Is America Trying To Destroy The Profit Motive?

Monopoly ManRecently, I’ve been experiencing a growing concern over the long-term viability of the profit motive in the United States. What does that mean exactly? When I say profit motive, I’m referring to the incentive motivated individuals have to work hard and make a profit. This tied to the intrinsic belief that the quality and quantity of the work one does is directly correlated with the financial reward that comes from it. In other words, the harder and better someone works, the more money they get to make AND keep. Now, let me address some of the most obvious questions here: Why would I be concerned with the viability of the profit motive? Is it even in danger? Why is the profit motive important?

I’m concerned about the viability of the profit motive, because I’m seeing a trend in our society and government of trying to destroy it. New legislation continues to be enacted, that places undue burdens on entrepreneurs and employees alike in middle class and upper middle class America. Many of these laws are designed to control abuses by large corporations, but they ultimately end up simply crippling people who have nothing to do with the situation.

For example, there’s a push in Washington D.C. to enact a living wage. A living wage is essentially a minimum wage employers must pay its hourly employees so that they can afford life’s necessities (food, rent, etc) in one of the most expensive cities in America. Let’s be honest, $10/hr doesn’t go very far in the district. At face value, forcing huge corporations with deep pockets like McDonalds, CVS, and Starbucks to pay their employees $20/hr instead of $10/hr sounds great! After all, those corporations can afford it, right?

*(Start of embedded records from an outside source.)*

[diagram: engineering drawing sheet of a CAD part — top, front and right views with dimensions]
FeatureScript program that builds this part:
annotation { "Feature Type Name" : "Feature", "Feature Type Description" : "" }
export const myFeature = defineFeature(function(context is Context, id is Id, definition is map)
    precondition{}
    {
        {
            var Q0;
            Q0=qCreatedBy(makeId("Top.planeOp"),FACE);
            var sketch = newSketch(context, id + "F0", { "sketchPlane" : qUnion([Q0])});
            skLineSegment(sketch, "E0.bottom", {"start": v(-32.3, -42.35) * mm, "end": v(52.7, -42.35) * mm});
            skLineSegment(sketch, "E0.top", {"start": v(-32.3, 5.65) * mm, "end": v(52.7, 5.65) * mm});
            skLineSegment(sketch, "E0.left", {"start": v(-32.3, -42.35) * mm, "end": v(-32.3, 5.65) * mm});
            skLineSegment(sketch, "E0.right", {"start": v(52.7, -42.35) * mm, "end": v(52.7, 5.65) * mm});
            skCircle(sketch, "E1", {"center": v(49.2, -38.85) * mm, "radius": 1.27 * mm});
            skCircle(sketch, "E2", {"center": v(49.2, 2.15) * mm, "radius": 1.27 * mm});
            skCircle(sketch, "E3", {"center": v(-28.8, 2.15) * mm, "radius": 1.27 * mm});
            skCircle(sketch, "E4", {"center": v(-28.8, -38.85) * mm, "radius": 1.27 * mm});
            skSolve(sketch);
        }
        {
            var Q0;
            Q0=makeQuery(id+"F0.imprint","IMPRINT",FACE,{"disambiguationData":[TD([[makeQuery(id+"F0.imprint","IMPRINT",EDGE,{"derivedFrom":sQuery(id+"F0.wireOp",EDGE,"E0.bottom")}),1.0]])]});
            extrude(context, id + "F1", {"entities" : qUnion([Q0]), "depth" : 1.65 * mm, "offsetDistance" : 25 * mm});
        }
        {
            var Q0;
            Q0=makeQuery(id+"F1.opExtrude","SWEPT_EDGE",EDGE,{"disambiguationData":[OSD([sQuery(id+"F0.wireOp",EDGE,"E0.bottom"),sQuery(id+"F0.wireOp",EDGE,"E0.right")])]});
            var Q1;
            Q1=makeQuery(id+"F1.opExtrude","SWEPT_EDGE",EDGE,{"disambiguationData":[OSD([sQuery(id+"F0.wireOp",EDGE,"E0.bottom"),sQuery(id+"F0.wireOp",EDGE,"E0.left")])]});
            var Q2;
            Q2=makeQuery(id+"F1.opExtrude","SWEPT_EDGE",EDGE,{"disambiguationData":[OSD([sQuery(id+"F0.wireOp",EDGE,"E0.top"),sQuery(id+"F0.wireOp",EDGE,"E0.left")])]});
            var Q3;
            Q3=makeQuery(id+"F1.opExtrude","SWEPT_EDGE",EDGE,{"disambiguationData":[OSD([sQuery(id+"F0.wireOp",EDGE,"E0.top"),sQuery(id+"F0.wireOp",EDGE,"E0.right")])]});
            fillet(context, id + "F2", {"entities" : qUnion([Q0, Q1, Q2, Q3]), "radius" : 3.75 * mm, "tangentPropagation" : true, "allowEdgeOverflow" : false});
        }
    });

It’s incredibly shortsighted to think that the only businesses that employ people are large multinational corporations. In fact many, if not most, businesses that employ people in a city like D.C. are small to midsized businesses. They are owned by entrepreneurs, who’ve taken on incredible risk (their livelihoods and futures are tied up in their businesses) to bring products and services to the marketplace. Unfortunately, the vast majority does not have deep pockets and simply can’t afford something like living wage legislation. It’s not that they don’t want their employees to have all of their needs met and to live comfortably, but they simply can’t operate at a profit and/or offer competitive prices (maintain a steady stream of business) when their labor costs are doubled.

So let’s put this into a practical example. Let’s say Bill Wong owns and operates a small grocery/convenience store in the city. He employs ten people all of which make $12 (Bill is generous) and has a profit margin on his goods of about 20% His monthly balance sheet could look something like this:

Revenue = $251,300
Labor Cost (35hrs/wk x 10 ppl x 4 weeks x $12/hr) = $16,800
Overhead (Rent/Utilities) = $9,500
Cost of Goods = $200,000
Before Tax Revenue = $25,000
Taxes (35%) = $8,750
Profit = $16,250

Under that model, Mr. Wong is making about $195,000 per year. That pays for living expenses including providing for a wife and two kids.

Now let’s say there are a bunch of protests against companies like Starbucks demanding that they pay their workers more. Legislation gets passed and now Mr. Wong is required by law to pay his workers $20/hr. Let’s see what his balance sheet looks like now

Revenue = $251,300
Labor Cost (35hrs/wk x 10 ppl x 4 weeks x $20/hr) = $28,000
Overhead (Rent/Utilities) = $9,500
Cost of Goods = $200,000
Before Tax Revenue = $13,800
Taxes (35%) = $4,830
Profit = $8,970

With that labor increase, Mr. Wong is now making just $107,640 per year, over $85,000 less than what he made before the law passed. That might be peanuts for Starbucks’s executives, but it’s a ton of money for Wong. If things stay like that for Mr. Wong, he could lose his house, won’t be able to pay for his kid’s college tuition, and struggles to provide for his family.

It’s unlikely that much of the extra money he was paying his employees would be spent at his store and return to him in the form of revenue. Furthermore, Wong can’t raise his prices that much because he would lose customers to his corporate competitors that can afford to absorb the extra labor costs. Consequently, Mr. Wong’s profit motive is deeply wounded and won’t recover unless he does something drastic, like cutting staff, shopping hours, etc. all at the stake of the business he’s worked so hard to build. He’s collateral damage from legislation that was intended to help hourly wage employees. His American dream is crushed.

Hopefully you can see by my example what happens to the profit motive when the government steps in to enact “fairness” legislation. There are dozens of other examples of laws and bills that work like the one in my example. Unfortunately, they’re becoming increasingly common as well. While I don’t have time to cover them all, I would encourage you, my reader, to investigate the effect they would have on the profit motive.

Ultimately the profit motive is what drives entrepreneurs like Mr. Wong to work hard, build business, and employ people. It’s a great thing for our economy and we have a responsibility to protect it. The profit motive also provides people like Mr. Wong’s employees, who want and need to make more money, with an avenue to do so. They too can work hard like Wong did and bring new products and services to the market. Best of all, there’s no legislation required!